> _WORK TASK_:
Restate the data word for word. Leave the pictures out.

> _EXERCISE DATA_:
════════

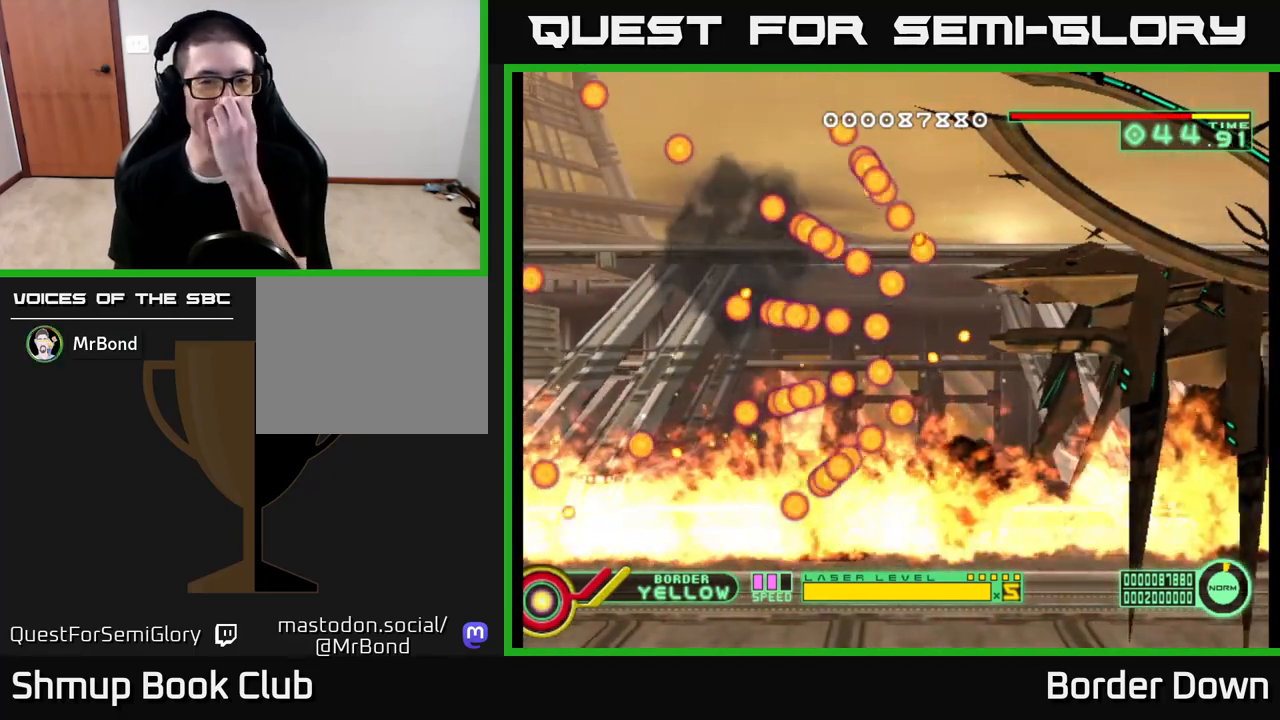
{"buttons": ["A"], "left_stick": "center", "right_stick": "center", "events": []}
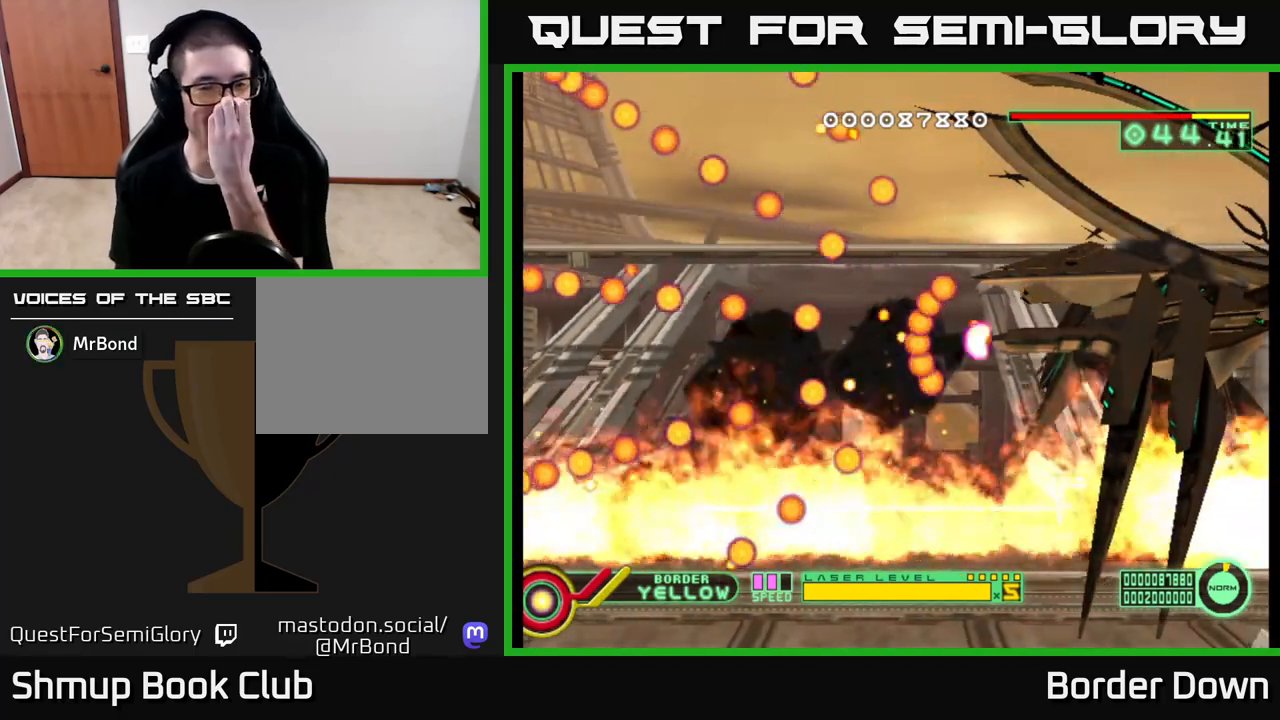
{"buttons": ["A"], "left_stick": "center", "right_stick": "center", "events": []}
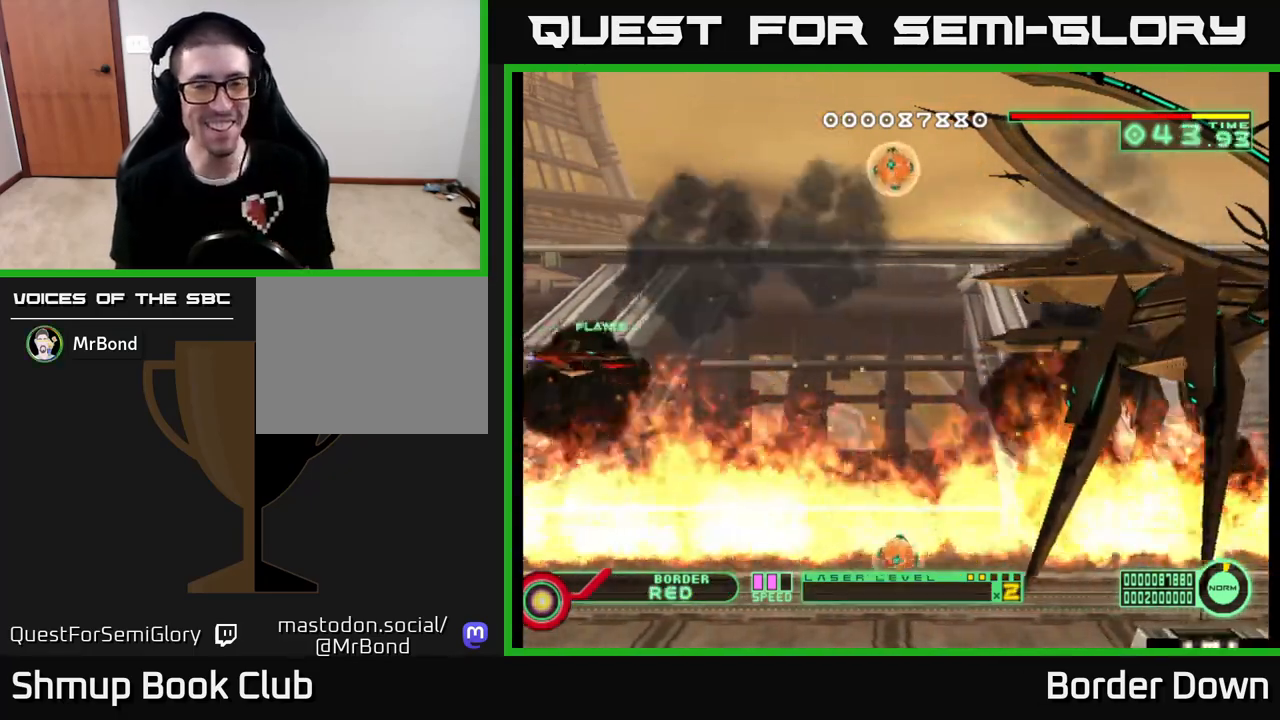
{"buttons": ["A", "DPAD_UP"], "left_stick": "center", "right_stick": "center", "events": [[400, "DPAD_UP", "down"]]}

════════

> _EXERCISE RESULT_:
{"buttons": ["A"], "left_stick": "center", "right_stick": "center", "events": []}
{"buttons": ["A"], "left_stick": "center", "right_stick": "center", "events": []}
{"buttons": ["A", "DPAD_UP"], "left_stick": "center", "right_stick": "center", "events": [[400, "DPAD_UP", "down"]]}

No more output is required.